_About this task:_
Beginning with the line that holds "thumb tip: (357, 222)", write out the remaining lines of the material exactly, the last line included.

_Data to examine:_
+ + +

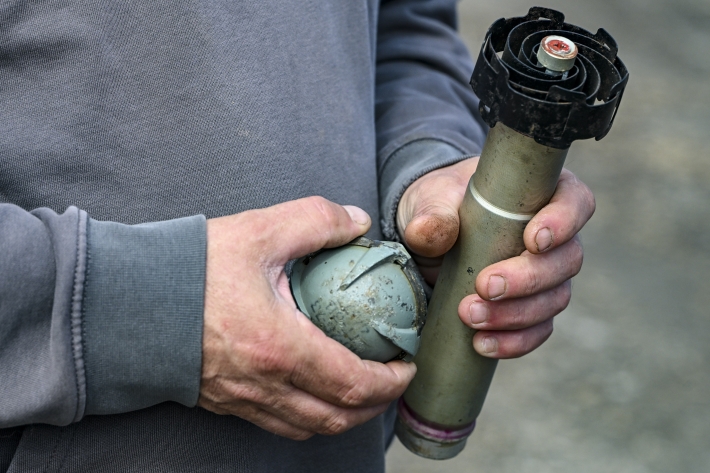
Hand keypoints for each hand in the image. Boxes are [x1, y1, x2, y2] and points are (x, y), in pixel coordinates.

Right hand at [199, 197, 415, 439]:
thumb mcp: (260, 231)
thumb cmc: (189, 268)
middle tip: (392, 381)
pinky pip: (278, 424)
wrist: (125, 300)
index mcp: (279, 347)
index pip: (353, 383)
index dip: (390, 381)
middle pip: (338, 418)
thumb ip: (316, 221)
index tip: (407, 366)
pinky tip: (314, 395)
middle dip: (376, 405)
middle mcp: (264, 384)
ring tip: (361, 391)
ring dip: (344, 416)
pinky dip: (309, 417)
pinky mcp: (224, 400)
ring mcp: (242, 398)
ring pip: (309, 428)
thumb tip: (357, 222)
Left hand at [397, 157, 594, 358]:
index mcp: (543, 194)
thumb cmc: (441, 204)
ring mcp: (547, 275)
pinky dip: (513, 341)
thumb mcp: (431, 199)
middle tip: (486, 286)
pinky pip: (536, 330)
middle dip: (527, 279)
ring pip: (554, 300)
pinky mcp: (530, 307)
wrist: (429, 238)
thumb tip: (427, 232)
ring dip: (515, 315)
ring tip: (471, 317)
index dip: (563, 222)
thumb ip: (432, 212)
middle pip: (565, 261)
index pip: (574, 202)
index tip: (533, 240)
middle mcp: (556, 236)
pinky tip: (482, 344)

+ + +

_Response to this exercise:_
thumb tip: (357, 222)
Left hand at [397, 157, 594, 358]:
index mcp: (543, 194)
thumb cmc: (441, 204)
ring mcp: (547, 275)
pinky dip: (513, 341)
thumb mcp: (431, 199)
middle tip: (486, 286)
pinky pip: (536, 330)
middle dip: (527, 279)
ring pip: (554, 300)
pinky mcp: (530, 307)
wrist: (429, 238)
thumb tip: (427, 232)
ring dip: (515, 315)
ring tip: (471, 317)
index dip: (563, 222)
thumb ip: (432, 212)
middle pip: (565, 261)
index pip: (574, 202)
index tip: (533, 240)
middle mcp: (556, 236)
pinky tip: (482, 344)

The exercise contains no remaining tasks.